Projects::RefsController#log_tree can take a long time to complete
e.g.: https://sentry.gitlap.com/gitlab/gitlabcom-clientside/issues/31136/
In particular, we see this causing problems when a large directory is viewed, like /fdroid/fdroiddata/refs/master/logs_tree/metadata
, which corresponds to https://gitlab.com/fdroid/fdroiddata/tree/master/metadata
Here's the controller action:
def logs_tree
@offset = if params[:offset].present?
params[:offset].to_i
else
0
end
@limit = 25
@path = params[:path]
contents = []
contents.push(*tree.trees)
contents.push(*tree.blobs)
contents.push(*tree.submodules)
@logs = contents[@offset, @limit].to_a.map do |content|
file = @path ? File.join(@path, content.name) : content.name
last_commit = @repo.last_commit_for_path(@commit.id, file)
{
file_name: content.name,
commit: last_commit
}
end
offset = (@offset + @limit)
if contents.size > offset
@more_log_url = logs_file_project_ref_path(@project, @ref, @path || '', offset: offset)
end
respond_to do |format|
format.html { render_404 }
format.js
end
end
I expect the limit
and offset
logic isn't preventing the tree from loading a large amount of data, as we're ranging over the combination of trees, blobs and submodules, and finding the index necessarily means loading all that data.

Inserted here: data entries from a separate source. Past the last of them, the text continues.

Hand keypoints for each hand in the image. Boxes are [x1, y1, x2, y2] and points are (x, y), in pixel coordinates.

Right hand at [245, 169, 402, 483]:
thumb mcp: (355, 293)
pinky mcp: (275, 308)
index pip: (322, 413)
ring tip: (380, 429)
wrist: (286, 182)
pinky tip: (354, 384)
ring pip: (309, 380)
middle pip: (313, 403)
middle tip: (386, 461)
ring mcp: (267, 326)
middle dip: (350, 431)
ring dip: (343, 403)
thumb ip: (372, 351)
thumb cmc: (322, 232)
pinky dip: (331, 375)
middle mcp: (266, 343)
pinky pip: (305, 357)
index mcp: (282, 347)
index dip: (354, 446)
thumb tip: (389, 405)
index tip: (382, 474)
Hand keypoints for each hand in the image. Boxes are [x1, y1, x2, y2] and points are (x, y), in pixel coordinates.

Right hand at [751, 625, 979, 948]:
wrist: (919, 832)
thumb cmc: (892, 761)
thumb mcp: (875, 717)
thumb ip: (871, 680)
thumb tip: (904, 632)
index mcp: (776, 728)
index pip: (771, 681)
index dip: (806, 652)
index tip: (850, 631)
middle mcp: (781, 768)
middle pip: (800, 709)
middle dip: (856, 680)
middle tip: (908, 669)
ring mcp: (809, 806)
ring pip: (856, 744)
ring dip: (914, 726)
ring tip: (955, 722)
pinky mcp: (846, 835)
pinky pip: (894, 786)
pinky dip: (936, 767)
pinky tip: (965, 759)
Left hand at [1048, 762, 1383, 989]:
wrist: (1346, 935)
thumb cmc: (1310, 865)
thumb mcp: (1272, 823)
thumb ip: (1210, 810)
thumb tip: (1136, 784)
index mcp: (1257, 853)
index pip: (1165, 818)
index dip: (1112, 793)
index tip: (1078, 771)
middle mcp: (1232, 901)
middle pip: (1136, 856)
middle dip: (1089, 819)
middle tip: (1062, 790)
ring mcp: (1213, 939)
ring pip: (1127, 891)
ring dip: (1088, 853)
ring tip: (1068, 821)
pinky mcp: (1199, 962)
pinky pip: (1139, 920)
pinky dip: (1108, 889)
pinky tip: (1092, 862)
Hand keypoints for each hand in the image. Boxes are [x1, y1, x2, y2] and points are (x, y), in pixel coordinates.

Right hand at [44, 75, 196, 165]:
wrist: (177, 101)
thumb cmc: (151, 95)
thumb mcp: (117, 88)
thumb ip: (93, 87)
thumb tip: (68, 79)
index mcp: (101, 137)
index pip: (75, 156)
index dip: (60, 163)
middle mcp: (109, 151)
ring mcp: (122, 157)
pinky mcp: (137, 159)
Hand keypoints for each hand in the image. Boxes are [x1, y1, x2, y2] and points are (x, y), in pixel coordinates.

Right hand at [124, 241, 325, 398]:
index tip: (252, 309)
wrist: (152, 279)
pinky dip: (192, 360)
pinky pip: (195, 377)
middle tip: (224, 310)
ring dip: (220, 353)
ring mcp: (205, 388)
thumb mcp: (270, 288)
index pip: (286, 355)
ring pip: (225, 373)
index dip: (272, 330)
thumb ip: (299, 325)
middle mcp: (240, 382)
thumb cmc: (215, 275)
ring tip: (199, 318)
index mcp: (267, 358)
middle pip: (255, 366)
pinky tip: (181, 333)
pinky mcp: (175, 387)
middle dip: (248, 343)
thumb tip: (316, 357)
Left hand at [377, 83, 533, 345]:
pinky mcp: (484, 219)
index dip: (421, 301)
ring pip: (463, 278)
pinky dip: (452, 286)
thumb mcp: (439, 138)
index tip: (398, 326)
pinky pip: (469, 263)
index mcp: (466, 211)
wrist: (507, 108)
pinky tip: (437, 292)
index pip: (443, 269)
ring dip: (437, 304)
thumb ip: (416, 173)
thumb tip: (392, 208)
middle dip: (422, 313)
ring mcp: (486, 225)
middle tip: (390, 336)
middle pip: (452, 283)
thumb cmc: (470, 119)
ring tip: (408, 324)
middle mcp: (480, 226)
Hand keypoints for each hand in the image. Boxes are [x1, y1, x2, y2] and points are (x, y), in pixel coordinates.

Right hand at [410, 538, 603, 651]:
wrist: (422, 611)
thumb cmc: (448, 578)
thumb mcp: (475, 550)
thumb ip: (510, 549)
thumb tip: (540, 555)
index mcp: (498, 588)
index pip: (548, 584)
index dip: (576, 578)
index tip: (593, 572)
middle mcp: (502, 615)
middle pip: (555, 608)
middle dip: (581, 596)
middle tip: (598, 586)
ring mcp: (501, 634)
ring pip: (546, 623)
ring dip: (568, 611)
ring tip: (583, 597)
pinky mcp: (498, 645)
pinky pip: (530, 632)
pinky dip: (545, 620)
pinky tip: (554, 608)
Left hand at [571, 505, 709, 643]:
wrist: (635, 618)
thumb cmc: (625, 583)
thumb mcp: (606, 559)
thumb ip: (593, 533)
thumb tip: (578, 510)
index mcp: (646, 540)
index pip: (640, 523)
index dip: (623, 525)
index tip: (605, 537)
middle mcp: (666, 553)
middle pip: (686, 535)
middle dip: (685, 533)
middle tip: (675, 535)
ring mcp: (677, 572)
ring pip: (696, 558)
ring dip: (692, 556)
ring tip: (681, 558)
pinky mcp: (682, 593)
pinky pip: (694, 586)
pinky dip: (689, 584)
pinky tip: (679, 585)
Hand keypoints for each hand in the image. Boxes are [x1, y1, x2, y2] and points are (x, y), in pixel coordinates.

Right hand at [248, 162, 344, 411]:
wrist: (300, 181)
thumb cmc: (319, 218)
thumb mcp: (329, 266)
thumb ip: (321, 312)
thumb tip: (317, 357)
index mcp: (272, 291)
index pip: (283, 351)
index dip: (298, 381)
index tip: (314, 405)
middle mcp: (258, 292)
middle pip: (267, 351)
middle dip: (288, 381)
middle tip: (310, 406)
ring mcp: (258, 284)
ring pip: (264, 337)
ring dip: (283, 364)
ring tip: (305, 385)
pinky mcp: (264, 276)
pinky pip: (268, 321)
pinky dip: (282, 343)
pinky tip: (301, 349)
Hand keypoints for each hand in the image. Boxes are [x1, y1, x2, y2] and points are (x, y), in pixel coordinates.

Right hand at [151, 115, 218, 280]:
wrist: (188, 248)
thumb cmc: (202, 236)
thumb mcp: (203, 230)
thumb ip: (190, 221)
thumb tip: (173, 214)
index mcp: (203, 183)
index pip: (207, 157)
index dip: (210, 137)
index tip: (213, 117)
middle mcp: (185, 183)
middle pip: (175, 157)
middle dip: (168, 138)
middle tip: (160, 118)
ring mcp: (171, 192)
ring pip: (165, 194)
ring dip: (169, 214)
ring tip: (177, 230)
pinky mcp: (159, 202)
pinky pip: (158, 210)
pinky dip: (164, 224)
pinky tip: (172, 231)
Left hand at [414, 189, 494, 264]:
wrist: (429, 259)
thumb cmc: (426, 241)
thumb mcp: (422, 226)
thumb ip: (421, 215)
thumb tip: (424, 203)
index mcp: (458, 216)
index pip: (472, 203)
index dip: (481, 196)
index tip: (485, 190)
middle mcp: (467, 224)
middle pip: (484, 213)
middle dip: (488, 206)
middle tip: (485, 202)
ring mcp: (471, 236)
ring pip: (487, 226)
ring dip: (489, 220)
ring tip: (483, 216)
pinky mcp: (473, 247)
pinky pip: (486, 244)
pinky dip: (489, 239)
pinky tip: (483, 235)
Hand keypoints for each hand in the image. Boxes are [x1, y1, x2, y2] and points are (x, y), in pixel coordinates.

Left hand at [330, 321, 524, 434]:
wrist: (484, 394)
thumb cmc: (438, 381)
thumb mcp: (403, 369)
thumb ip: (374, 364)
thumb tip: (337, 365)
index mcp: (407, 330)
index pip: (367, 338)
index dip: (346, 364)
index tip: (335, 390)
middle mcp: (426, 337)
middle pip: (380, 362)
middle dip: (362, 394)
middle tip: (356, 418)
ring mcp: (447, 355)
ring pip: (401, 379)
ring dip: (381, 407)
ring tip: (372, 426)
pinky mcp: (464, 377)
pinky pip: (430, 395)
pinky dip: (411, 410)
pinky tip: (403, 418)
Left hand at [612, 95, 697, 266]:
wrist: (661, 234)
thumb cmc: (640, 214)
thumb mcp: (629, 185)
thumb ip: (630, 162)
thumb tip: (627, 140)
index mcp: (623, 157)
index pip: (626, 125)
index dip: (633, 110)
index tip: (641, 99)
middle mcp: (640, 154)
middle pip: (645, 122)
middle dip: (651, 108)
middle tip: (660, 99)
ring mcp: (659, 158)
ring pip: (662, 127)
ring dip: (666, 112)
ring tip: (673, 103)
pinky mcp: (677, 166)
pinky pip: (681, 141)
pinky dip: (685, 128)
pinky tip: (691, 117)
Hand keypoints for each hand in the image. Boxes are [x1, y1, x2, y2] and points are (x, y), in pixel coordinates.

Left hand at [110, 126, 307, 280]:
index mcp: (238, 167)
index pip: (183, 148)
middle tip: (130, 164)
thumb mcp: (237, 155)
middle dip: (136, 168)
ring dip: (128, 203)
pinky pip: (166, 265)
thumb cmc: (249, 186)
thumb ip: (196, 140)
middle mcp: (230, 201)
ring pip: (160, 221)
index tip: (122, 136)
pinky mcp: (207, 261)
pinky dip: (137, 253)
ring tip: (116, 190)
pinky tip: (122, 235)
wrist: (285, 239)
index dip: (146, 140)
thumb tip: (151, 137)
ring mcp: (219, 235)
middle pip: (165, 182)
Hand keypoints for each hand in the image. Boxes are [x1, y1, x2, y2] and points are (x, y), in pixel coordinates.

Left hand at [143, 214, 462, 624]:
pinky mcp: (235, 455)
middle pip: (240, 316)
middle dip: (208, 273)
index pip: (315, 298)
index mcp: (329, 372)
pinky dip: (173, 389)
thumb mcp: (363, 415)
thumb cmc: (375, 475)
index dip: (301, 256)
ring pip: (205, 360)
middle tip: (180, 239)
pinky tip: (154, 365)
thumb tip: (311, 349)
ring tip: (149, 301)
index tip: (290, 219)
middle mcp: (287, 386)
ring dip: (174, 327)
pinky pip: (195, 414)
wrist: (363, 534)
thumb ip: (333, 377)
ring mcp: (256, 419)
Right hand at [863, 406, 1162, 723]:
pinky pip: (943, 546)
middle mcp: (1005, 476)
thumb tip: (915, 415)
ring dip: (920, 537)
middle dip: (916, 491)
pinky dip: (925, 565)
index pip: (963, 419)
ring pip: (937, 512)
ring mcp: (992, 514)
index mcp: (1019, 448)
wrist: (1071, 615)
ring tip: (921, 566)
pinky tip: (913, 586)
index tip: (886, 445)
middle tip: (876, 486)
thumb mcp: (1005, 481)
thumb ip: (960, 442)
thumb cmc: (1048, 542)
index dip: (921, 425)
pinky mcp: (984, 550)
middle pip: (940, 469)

It may be that we need to restrict this action so you can only specify one type of object at a time. This may allow for more efficient ranging. I've not looked at how it's used clientside yet, though. It's also a nonsense to do all this calculation then simply throw it away for the html format.
Eventually this data must come from Gitaly.
/cc @lbennett